Excerpt provided:
....

To succeed in the new era of gym ownership, you have to go deeper.
Each client carries more value than ever before. A free trial class, three options based on attendance and a link to scoring software? That stopped working in 2016 (and it barely worked then).
Now, every client must maintain a 1:1 connection to you, start the client journey with a consultation and receive a prescription that’s regularly updated. In Part 1, I told you how to use a consultative process, like a No Sweat Intro or a motivational interview. Today, I’m going to tell you how to design a client’s program based on their primary need and then deliver it with excellence.
In Part 3, we’re going to talk about the most important (and almost-always overlooked) part: refining a client’s journey with you.
A Program =\= Programming
As a fitness coach, you’re not just selling exercise. If you’re a CrossFit affiliate, remember: Nutrition is the base of the fitness pyramid. Metabolic conditioning and other types of exercise are added to that base.
But how you do you, as a coach, deliver the client’s nutrition and exercise prescription?
First, start with objective measurement. After determining a client’s real “why,” you must find Point A. Measure what the client cares about. If they want weight loss, measure their weight. If they want fat loss, measure their fat. If they want to gain flexibility, measure their flexibility. If they want to gain strength, measure their strength.
You already know their Point B, thanks to your intake interview.
Next, good fitness coaches map the path backward from Point B to Point A. Like this:
After they’ve mapped the process, great coaches prescribe the fastest path to their clients. Like this:
“Well, Alice, here are the steps you’ll need to take to reach your goal. To get there quickly, you’ll need to exercise five times per week and follow a clear nutrition plan. How does that sound?”
Next, great coaches tailor the delivery of their service to a client’s preferences. Like this:
“OK, Alice. Would you prefer to do your workouts here at the gym or at home on your own—or would you prefer a combination?”
Great coaches guide their clients by presenting one option at a time instead of overwhelming them with choices.
“OK, Alice. You prefer to work out with us at the gym. That’s fantastic. Would you prefer to do your workouts one-on-one with me or in a small group?”
Then great coaches overcome barriers, such as price objections or injuries. Like this:
“No problem, Alice. If you can’t afford to train 1:1 with me all the time, we can move you to our budget option of training in a group. We use the most effective group workout strategy on the planet. It’s called CrossFit—have you heard of that?
Or like this:
“No problem. If you can’t afford to move that quickly, we’ll take it a bit slower. With the budget you just gave me, I’d say we should train twice per week and really focus on that nutrition plan.”

....

Dataset content:
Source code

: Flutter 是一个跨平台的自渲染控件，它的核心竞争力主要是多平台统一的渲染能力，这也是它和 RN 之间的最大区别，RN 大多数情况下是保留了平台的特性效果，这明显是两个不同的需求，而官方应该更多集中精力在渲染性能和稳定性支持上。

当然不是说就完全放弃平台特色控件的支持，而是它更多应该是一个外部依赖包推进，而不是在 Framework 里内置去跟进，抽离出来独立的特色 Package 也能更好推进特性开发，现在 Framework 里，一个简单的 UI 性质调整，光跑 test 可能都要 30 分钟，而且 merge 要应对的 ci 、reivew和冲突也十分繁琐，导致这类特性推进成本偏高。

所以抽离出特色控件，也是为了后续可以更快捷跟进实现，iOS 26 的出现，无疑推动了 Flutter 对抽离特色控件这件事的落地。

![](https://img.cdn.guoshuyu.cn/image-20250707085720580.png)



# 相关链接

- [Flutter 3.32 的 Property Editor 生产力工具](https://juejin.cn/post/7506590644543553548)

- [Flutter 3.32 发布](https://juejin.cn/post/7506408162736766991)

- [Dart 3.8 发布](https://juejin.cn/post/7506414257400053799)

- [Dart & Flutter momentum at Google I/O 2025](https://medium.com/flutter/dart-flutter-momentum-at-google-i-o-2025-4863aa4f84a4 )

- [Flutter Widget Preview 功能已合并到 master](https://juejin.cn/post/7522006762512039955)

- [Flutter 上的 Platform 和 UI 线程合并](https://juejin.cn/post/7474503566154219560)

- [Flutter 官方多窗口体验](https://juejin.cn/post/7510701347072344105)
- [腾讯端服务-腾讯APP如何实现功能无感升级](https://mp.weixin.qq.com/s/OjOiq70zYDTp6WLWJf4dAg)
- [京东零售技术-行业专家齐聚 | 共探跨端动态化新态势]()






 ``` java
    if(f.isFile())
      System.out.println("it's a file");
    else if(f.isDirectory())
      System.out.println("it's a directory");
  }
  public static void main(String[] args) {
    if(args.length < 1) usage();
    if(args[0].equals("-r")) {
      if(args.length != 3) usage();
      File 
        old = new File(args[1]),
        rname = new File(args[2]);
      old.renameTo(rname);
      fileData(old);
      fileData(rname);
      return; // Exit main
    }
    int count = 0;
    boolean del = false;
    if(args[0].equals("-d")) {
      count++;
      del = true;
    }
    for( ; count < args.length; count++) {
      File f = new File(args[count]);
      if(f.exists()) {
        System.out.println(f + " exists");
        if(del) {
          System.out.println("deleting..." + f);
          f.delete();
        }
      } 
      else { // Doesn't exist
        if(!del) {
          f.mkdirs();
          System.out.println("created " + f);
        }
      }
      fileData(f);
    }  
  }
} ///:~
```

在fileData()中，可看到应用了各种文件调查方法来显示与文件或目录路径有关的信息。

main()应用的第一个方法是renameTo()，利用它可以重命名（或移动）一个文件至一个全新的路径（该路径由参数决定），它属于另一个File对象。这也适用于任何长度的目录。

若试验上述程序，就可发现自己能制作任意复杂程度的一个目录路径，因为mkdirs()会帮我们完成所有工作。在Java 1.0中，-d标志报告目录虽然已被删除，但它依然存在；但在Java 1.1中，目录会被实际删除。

....

Exercise instructions:
- A) In the gym ownership article, what is described as the base of the fitness pyramid?
- B) Using the gym ownership article, explain why the coach offers to move Alice into group training.
This material has no connection to the gym ownership article.

Responses by task:
- A) Nutrition is the base of the fitness pyramid.

- B) Alice can't afford to train one-on-one with the coach all the time. Group training is offered as the budget option that gets past that price objection.